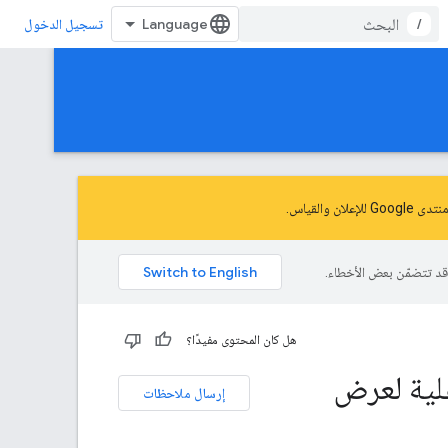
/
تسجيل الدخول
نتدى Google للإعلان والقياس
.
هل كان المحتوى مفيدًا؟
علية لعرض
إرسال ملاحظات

========================================================================

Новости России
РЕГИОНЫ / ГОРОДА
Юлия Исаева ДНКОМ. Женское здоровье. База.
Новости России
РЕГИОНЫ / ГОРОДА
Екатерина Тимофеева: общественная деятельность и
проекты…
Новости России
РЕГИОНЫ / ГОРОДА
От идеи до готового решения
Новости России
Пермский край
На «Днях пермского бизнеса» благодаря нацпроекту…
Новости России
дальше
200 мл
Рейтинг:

========================================================================

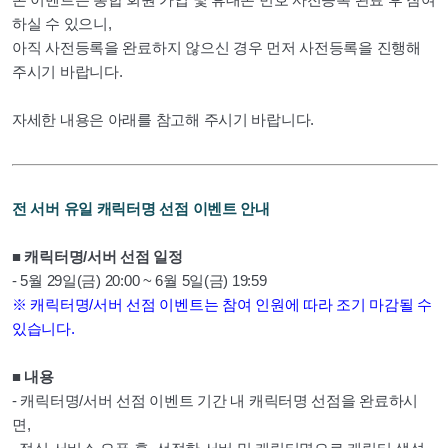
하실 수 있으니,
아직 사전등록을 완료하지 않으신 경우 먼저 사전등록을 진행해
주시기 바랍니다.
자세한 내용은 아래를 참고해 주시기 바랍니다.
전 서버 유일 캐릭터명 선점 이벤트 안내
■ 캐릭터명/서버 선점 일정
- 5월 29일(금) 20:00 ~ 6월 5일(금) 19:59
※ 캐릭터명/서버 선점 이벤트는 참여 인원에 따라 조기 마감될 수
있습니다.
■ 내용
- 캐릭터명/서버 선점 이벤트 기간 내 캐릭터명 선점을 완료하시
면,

========================================================================

The task: Return the lines above that include the string "캐릭터명".

Answer section:
전 서버 유일 캐릭터명 선점 이벤트 안내
■ 캐릭터명/서버 선점 일정
※ 캐릭터명/서버 선점 이벤트는 참여 인원에 따라 조기 마감될 수
- 캐릭터명/서버 선점 이벤트 기간 내 캐릭터명 선점을 완료하시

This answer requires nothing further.